Thursday, May 12, 2016

good kids

Over the past few years I've tried to be a parent who creates intentional conversations with my kids. I make a point to take time to explain things to them and to discuss their behavior and its outcomes. I try to be purposeful in what we are discussing so they can apply it all to their own lives. 

But I realized a couple days back that I was greatly lacking in one area of intentional conversation. I do not build my kids up near enough. I might think about their strengths and notice their good behavior. I even talk about their successes with other people. 

But I do not tell them often enough how proud I am of them. It was evident today by a simple compliment I paid my daughter. I told her that she had amazing musical abilities in singing and playing piano and that I was very proud of her ability to spell. Her countenance changed immediately. Her face brightened and she lifted her chin up in pride. All it took was 3 sentences.

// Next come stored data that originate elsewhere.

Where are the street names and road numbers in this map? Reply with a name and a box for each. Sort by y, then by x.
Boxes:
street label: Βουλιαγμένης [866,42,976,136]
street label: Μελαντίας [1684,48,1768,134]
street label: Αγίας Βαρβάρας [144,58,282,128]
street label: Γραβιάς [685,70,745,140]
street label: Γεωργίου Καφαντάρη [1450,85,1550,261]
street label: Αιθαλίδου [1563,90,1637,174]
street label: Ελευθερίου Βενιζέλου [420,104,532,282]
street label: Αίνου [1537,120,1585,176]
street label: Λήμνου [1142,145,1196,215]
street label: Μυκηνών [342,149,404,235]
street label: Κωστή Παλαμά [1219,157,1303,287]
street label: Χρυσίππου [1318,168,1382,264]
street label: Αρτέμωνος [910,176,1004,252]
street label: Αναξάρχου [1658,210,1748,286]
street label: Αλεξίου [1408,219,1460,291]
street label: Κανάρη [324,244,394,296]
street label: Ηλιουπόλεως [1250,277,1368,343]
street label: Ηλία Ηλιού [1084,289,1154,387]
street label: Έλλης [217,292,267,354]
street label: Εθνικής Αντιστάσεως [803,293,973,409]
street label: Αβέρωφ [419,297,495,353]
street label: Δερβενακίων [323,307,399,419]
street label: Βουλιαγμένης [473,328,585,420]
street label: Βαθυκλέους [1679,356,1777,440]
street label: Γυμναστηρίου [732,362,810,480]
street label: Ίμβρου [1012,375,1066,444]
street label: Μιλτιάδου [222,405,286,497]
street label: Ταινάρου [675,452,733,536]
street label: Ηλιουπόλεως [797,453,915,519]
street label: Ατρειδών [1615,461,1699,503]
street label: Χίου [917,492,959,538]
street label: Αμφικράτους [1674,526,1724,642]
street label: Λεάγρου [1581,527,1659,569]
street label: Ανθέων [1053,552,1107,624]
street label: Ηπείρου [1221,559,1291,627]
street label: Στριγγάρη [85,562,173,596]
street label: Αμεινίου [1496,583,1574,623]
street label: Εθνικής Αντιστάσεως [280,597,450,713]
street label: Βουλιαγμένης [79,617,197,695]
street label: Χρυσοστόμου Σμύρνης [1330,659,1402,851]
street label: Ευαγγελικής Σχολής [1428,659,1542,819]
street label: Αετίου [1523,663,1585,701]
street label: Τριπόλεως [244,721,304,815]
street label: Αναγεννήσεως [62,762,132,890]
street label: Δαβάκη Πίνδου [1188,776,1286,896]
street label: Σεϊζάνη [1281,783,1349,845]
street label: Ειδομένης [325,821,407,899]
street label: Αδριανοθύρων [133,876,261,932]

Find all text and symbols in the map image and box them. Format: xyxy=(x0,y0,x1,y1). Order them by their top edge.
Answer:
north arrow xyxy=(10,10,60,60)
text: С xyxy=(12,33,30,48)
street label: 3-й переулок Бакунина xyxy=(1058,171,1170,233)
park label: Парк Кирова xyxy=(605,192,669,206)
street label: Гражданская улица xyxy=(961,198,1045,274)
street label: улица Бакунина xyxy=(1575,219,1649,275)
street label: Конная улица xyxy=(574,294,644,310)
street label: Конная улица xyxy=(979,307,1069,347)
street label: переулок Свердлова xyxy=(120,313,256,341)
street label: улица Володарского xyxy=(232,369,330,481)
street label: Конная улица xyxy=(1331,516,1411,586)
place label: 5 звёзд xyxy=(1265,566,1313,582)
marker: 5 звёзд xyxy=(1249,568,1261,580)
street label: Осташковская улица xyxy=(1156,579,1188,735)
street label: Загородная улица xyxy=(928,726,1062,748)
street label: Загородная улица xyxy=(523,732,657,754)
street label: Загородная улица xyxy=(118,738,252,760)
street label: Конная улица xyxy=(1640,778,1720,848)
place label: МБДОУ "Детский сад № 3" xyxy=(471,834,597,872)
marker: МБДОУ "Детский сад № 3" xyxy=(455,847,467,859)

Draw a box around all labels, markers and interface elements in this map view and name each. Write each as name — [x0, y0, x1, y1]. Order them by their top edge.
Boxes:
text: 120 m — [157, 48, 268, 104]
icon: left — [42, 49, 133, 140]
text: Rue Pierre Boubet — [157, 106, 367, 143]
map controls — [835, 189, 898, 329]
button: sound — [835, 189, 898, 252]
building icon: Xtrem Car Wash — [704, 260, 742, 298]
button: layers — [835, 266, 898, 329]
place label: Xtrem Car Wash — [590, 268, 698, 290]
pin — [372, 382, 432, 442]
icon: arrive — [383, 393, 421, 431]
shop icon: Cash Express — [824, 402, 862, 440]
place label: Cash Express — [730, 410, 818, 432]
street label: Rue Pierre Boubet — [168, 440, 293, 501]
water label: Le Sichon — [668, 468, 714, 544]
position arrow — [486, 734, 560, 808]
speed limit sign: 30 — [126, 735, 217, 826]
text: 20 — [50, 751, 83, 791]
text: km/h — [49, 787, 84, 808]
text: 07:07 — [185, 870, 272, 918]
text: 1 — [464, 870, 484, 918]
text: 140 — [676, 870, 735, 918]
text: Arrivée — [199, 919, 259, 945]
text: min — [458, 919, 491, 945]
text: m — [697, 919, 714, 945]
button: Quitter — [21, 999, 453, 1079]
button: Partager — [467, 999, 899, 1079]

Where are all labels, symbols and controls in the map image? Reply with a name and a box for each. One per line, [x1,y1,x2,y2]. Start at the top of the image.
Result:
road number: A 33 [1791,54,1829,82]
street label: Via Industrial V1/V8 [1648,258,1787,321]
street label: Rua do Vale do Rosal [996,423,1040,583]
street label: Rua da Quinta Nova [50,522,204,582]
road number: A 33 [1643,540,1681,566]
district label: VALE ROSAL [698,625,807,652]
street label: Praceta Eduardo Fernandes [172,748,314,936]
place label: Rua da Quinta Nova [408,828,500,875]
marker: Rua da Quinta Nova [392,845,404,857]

Later on in the day I pointed out to her how her attitude and behavior had changed for the better since she got grounded earlier this week. That she seemed happier and more agreeable in the midst of her discipline. As she brushed her teeth and got ready for bed, she told me how good that made her feel.

People. We don't need to inflate these little egos to the point of "I'm better than you," but these little hearts do need to hear that they are good! 

I spend so much time correcting behavior that I forget to point out the positive. I've got great kids, but I definitely don't tell them often enough. 

Think about it: when someone encourages you or builds you up, it makes you want to continue to be amazing at whatever they complimented you on, right? Same with our kids. 

Build them up with your intentional conversations. I know that I need to see my kids smile more often. When they feel good about themselves, it shows.